As we continue in this season of Lent, in the midst of challenges and changes, I invite us to remember the abundance of God, I invite us to remember the abundant generosity and self-giving of our Lord and Saviour Jesus Christ, I invite us to reorient and refocus ourselves to the limitless joy and grace that we experience at the table of the Lord, that we experience on Easter day. What is holding you back from experiencing the abundance of God in your life and the life of his church here at Grace Church? What is keeping you in a place of scarcity and feelings of ‘just enough’? What is keeping us as community in those wilderness places? Let us offer them to God in prayer today, let us lift them to God to take them, to redeem them and transform them. Let us remember that God is a God of abundance, that he is a God who intends for each us to know his joy coursing through our lives and our life together as the body of Christ at Grace Church.
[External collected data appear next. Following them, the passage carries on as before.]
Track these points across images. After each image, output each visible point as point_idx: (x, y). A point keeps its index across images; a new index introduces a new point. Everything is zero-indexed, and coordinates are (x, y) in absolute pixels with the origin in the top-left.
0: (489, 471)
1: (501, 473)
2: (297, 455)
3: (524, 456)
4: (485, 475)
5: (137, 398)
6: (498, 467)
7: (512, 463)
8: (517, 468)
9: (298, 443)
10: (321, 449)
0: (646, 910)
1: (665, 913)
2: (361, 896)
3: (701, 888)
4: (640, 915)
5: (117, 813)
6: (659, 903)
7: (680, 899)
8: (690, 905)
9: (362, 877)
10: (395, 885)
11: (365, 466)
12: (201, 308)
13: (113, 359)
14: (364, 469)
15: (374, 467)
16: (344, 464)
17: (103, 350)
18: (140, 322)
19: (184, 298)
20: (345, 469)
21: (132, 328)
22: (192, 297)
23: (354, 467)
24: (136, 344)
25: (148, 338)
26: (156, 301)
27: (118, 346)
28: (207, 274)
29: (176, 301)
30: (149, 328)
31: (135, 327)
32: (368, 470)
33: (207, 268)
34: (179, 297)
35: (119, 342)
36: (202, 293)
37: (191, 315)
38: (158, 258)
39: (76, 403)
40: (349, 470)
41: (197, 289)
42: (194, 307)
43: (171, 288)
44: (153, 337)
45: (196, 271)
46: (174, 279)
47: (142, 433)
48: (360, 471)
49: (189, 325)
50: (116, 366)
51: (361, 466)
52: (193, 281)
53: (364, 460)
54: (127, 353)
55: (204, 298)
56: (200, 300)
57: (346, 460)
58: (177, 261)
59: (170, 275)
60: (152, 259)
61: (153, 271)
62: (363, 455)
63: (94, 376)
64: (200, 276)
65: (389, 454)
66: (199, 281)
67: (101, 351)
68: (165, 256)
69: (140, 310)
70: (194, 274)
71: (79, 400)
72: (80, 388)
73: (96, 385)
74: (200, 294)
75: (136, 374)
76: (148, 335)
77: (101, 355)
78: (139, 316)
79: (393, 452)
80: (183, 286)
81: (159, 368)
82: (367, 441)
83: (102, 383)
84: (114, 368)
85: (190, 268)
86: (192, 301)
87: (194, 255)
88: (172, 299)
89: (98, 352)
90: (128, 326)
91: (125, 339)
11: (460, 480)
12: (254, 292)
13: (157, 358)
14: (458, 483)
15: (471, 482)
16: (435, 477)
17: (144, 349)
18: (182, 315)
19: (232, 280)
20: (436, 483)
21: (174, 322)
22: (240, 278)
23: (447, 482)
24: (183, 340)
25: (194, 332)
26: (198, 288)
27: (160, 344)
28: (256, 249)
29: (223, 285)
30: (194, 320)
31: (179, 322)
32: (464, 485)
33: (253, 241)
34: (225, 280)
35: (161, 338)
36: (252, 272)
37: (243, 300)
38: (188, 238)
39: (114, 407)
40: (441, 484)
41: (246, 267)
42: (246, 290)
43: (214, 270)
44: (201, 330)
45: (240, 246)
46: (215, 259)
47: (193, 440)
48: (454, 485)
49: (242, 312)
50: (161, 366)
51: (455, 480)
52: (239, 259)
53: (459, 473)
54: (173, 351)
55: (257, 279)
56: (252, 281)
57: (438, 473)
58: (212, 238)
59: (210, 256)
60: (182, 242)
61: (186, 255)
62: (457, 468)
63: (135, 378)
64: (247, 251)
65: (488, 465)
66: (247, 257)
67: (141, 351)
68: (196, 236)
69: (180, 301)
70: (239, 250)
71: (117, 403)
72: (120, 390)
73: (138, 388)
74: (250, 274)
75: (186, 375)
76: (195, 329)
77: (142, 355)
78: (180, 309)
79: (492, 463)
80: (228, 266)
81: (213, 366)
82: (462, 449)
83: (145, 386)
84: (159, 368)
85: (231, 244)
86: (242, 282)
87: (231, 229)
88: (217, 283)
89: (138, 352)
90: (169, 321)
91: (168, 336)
Today as we meet together in our annual vestry meeting, let us meet out of a place of abundance, let our discussions and visions for the church be shaped not by a place of scarcity and lack, but rather let us dream and look forward to the rich and abundant feast of the Lord, let the abundant love and joy of our God shape our future together. As we live out God’s Story, let us live out of a place of abundance and may we all today, taste and see that the Lord is good. Let us Pray,
“May the God of hope fill you with all joy and peace as you trust in Him, so that you may overflow with hope by the power of the Holy Spirit” Amen.